Sore hari dalam perjalanan pulang, aku dikejutkan dengan ramainya keadaan di sekitar rumahku. Orang-orang berkerumun di dalam hutan sambil menutupi hidung mereka. Garis polisi terbentang sepanjang perbatasan hutan dan kompleks perumahan.

Apa-apaan ini?

Tanpa pikir panjang aku langsung menghambur ke arah kerumunan warga. Lalu bertanya kepada orang-orang yang berlalu-lalang di sana tentang apa yang sebenarnya terjadi.

“Ada bayi dibuang dalam hutan.” kata salah seorang di antara mereka.

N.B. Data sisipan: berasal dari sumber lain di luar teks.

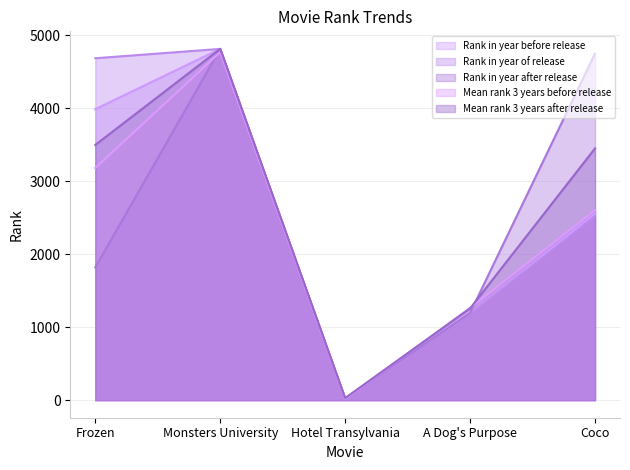

What is the approximate value of Rank in year after release at A Dog's Purpose?

1194.0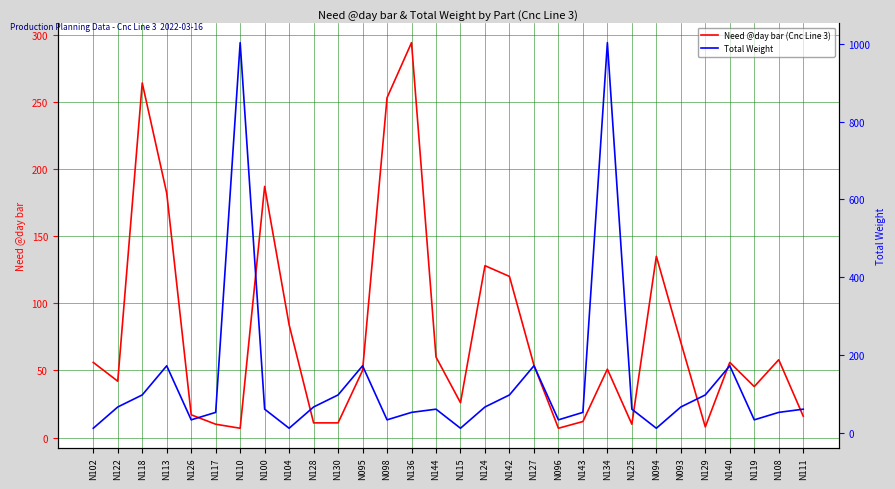

Rank the series at N102 from lowest to highest value.

Total Weight, Need @day bar (Cnc Line 3)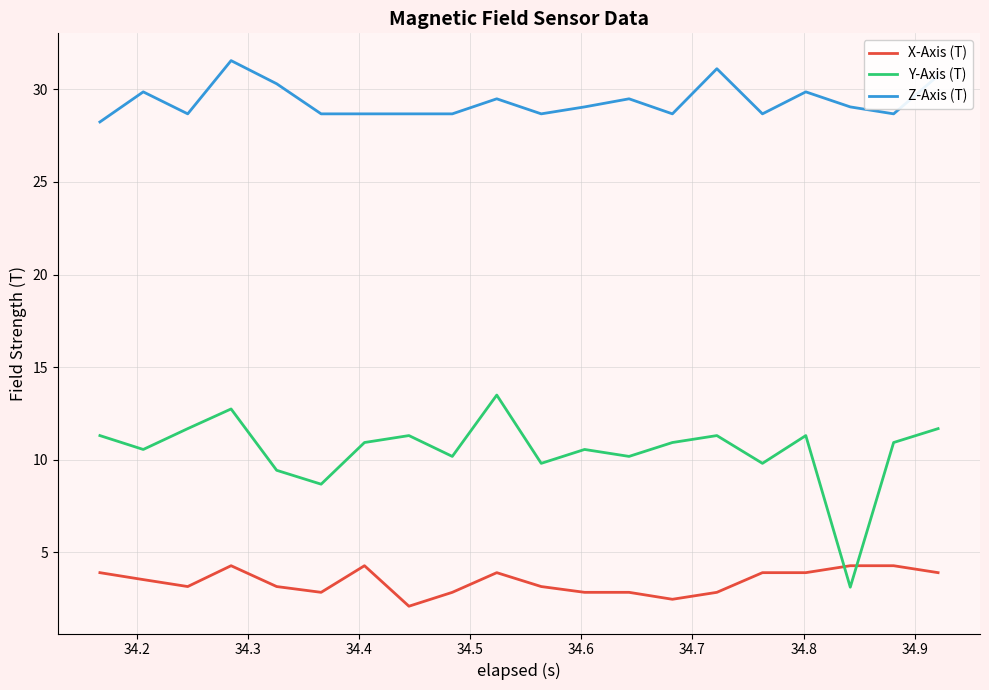

What is the average value of the Y-Axis (T) series?

10.5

Kemudian seorang polisi berjalan melintas di hadapanku. Ia membawa sebuah kantung jenazah yang kuyakini berisi jasad bayi malang tersebut. Tiba-tiba dadaku terasa sesak kala membayangkan bahwa bayi itu masih bisa menangis nyaring selama dua hari kemarin.

Mulai detik itu aku bersumpah takkan pernah lagi membiarkan rasa takut menguasaiku.